__READING PASSAGE__:
^^^^^^^^^^^^^^^^

Partner Stan Herman

Queer Places:
MacDowell Colony, 100 High St, Peterborough, NH 03458
111 Big Fresh Pond Rd, Southampton, NY 11968
20 E 35th St, New York, NY 10016

Eugene B. "Gene" Horowitz  (March, 1930 - January 10, 1992) was the author of five published novels.

Born in Bayonne, N.J., Eugene B. Horowitz grew up there and in Brooklyn. After serving in the Army, he graduated from City College in New York and taught English for about 10 years in public high schools in Manhattan, Marlboro, N.Y., and Chappaqua, N.Y. In 1964, he turned to his writing career full-time. During summers he lived on Big Fresh Pond in Southampton, L.I. In 1977 he helped found the East End Gay Organization on Long Island and its fund-raising affiliate, the Linda Liebman Human Rights Fund.

Horowitz's first novel, the outgrowth of a college writing exercise, was "Home Is Where You Start From" (Norton, 1966). A review in The New York Times praised it as "a remarkable achievement" for the feelings it portrayed in the everyday struggles of two middle-class Orthodox Jewish families. A second Times review called the book "wonderful," saying "there was not a single false note from start to finish." His other novels were "A Catch in the Breath" (Norton, 1968), about an elderly widow and her love affairs; "Mr. Jack and the Greenstalks", also known as "The Velvet Jungle" (Norton, 1970), about the career and sexual conflicts of a gay designer who marries; "Ladies of Levittown" (Marek-Putnam, 1980), about middle-aged suburban housewives, inspired by women he met in a literature class he taught; and "Privates" (St. Martin's, 1986), a largely autobiographical story of a young man's growing up and falling in love. Just before his death, he was nearing completion of "W.W.," a novel about the poet Walt Whitman, which Herman planned to have published.

^^^^^^^^^^^^^^^^

__DATASET EXTRACT__:
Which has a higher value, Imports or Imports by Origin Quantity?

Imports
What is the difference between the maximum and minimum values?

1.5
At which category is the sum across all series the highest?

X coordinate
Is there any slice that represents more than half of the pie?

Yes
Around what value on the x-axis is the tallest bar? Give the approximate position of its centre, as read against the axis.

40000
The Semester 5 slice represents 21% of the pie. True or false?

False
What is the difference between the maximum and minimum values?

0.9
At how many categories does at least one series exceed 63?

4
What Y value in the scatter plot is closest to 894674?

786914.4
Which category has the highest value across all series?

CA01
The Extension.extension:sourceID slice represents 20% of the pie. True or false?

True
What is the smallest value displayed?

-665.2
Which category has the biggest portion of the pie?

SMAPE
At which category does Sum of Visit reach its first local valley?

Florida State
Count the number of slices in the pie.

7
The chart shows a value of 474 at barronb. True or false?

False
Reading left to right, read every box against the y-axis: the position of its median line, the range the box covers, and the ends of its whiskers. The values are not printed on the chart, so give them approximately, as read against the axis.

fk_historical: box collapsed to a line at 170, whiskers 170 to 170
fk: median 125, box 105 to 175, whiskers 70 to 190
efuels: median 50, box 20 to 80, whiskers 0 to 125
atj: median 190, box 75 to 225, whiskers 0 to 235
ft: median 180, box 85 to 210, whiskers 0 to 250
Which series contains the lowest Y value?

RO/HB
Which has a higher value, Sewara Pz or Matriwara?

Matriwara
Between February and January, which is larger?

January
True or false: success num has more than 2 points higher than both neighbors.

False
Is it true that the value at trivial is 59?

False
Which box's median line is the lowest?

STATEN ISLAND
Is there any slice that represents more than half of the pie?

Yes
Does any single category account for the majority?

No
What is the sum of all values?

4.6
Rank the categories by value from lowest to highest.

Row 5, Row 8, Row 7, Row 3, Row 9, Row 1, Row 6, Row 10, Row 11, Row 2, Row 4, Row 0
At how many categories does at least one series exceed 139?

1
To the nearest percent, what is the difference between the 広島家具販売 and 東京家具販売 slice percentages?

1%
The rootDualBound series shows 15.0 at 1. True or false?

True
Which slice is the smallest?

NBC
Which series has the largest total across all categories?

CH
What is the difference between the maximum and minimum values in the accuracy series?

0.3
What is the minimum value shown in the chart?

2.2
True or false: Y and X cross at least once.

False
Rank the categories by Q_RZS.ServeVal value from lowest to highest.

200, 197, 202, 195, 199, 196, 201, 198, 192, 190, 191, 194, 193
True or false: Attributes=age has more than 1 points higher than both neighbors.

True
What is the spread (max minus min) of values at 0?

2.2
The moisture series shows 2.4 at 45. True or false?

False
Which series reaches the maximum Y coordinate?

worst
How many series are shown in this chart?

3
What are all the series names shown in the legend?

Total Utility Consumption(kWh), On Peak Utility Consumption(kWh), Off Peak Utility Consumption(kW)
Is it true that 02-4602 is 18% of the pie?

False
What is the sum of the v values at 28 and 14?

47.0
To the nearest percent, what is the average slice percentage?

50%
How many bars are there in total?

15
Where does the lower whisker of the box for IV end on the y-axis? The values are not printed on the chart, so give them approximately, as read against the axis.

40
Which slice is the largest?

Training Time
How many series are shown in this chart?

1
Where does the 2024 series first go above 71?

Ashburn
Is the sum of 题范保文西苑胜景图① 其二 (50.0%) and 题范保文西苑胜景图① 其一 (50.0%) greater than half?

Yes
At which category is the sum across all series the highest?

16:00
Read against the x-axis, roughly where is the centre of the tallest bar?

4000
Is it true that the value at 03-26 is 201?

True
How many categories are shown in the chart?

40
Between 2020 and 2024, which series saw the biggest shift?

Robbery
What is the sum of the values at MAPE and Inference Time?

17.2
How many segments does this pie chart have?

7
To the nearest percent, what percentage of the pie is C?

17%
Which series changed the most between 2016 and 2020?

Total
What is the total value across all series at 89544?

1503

^^^^^^^^^^^^^^^^

__WHAT THIS TASK INVOLVES__:
Answer these questions about the text on Eugene Horowitz:
1. In what year did he start writing full-time?
2. Which publisher put out "Ladies of Levittown"?
3. Which poet is "W.W." about?

__WRITTEN ANSWER__:
1. 1964
2. Marek-Putnam
3. Walt Whitman